* Material provided

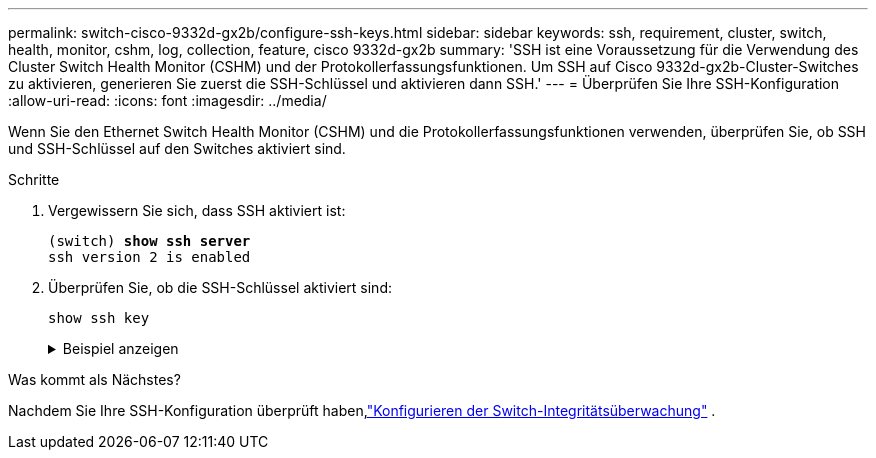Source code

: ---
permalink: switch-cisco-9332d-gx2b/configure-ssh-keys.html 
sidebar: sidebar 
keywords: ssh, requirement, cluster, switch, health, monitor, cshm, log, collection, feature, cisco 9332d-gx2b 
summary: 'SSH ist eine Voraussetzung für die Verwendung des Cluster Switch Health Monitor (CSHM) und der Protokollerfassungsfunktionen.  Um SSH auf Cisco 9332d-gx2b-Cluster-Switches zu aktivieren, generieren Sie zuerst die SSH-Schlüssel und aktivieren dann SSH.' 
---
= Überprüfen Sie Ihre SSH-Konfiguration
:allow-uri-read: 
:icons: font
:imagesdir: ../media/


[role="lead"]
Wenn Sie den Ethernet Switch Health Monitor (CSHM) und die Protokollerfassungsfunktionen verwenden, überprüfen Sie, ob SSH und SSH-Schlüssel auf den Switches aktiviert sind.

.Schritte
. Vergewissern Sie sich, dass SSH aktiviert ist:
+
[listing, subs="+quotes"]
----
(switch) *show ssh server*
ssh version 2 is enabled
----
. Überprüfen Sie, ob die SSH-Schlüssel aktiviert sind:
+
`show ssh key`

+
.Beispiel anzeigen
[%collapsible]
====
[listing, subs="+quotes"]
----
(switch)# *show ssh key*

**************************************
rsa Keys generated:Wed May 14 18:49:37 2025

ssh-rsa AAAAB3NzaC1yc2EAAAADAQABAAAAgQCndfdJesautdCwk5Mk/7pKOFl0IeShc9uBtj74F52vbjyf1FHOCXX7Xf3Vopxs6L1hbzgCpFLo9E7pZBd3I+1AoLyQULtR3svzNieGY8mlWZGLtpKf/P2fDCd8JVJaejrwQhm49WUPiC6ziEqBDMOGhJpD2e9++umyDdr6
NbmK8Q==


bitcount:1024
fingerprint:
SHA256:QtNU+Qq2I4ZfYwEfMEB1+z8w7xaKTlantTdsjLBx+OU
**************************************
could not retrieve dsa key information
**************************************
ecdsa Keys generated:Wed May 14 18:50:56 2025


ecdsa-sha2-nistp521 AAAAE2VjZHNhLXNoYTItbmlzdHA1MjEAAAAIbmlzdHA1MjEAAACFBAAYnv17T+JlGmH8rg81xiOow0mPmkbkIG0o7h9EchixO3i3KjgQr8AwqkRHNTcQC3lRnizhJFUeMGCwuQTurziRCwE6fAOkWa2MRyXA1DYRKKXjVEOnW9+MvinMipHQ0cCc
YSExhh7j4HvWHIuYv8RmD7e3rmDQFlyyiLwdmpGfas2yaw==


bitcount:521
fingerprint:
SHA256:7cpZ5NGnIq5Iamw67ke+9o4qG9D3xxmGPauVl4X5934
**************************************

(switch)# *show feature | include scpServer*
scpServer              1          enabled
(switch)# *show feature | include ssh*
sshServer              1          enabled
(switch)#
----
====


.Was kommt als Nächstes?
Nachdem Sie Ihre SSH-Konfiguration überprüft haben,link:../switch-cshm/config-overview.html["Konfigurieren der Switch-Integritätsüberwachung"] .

==

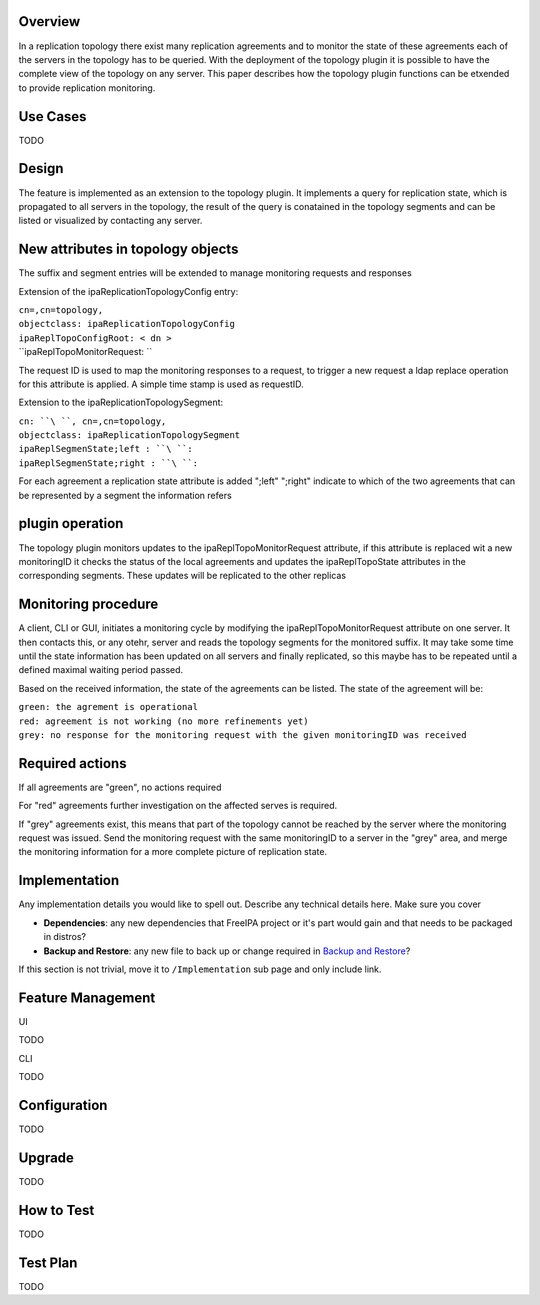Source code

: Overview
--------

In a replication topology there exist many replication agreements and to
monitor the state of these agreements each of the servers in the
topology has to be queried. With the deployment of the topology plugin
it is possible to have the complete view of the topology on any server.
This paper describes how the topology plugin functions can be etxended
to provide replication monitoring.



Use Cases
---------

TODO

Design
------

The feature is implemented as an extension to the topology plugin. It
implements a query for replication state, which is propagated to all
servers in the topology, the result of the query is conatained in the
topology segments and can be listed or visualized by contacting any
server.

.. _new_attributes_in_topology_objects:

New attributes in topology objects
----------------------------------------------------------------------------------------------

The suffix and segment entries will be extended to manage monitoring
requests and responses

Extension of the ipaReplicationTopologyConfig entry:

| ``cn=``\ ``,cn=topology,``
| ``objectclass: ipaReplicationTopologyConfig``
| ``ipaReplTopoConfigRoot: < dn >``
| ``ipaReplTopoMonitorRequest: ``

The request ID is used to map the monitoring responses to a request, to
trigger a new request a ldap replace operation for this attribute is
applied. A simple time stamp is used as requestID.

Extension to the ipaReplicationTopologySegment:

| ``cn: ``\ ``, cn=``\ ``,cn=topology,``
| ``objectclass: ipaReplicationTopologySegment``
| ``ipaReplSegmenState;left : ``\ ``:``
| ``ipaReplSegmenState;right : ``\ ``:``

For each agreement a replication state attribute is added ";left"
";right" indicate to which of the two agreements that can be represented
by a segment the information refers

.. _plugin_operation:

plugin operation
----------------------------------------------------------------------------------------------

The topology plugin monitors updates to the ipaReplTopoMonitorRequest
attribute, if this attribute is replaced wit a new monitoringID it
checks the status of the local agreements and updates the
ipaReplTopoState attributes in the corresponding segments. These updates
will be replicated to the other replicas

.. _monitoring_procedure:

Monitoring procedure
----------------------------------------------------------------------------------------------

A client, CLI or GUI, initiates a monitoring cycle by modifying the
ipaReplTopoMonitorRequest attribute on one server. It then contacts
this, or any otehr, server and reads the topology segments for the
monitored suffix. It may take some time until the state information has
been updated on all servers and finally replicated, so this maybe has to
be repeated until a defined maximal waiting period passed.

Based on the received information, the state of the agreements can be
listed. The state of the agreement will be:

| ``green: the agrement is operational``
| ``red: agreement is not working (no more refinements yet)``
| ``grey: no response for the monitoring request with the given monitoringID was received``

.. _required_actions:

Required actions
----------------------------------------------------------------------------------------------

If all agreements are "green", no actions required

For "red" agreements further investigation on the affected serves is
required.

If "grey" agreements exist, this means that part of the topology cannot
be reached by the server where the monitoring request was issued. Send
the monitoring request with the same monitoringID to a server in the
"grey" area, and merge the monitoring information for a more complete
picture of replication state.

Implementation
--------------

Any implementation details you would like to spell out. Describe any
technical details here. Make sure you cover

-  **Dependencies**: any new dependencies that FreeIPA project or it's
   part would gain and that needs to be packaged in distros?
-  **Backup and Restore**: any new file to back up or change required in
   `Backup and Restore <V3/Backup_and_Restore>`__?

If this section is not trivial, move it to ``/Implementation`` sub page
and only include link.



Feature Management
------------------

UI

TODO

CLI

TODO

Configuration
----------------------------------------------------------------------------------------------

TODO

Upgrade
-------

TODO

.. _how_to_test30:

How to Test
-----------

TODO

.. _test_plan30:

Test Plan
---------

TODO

* Prompt
From the records above, extract exactly and only the lines that begin at the line with "to provide replication monitoring." and stop after the line with "by a segment the information refers".

* Result for this exercise
to provide replication monitoring.



Use Cases
---------

TODO

Design
------

The feature is implemented as an extension to the topology plugin. It
implements a query for replication state, which is propagated to all
servers in the topology, the result of the query is conatained in the
topology segments and can be listed or visualized by contacting any
server.

.. _new_attributes_in_topology_objects:

New attributes in topology objects
----------------------------------------------------------------------------------------------

The suffix and segment entries will be extended to manage monitoring
requests and responses

Extension of the ipaReplicationTopologyConfig entry:

| ``cn=``\ ``,cn=topology,``
| ``objectclass: ipaReplicationTopologyConfig``
| ``ipaReplTopoConfigRoot: < dn >``
| ``ipaReplTopoMonitorRequest: ``

The request ID is used to map the monitoring responses to a request, to
trigger a new request a ldap replace operation for this attribute is
applied. A simple time stamp is used as requestID.

Extension to the ipaReplicationTopologySegment:

| ``cn: ``\ ``, cn=``\ ``,cn=topology,``
| ``objectclass: ipaReplicationTopologySegment``
| ``ipaReplSegmenState;left : ``\ ``:``
| ``ipaReplSegmenState;right : ``\ ``:``

For each agreement a replication state attribute is added ";left"
";right" indicate to which of the two agreements that can be represented
by a segment the information refers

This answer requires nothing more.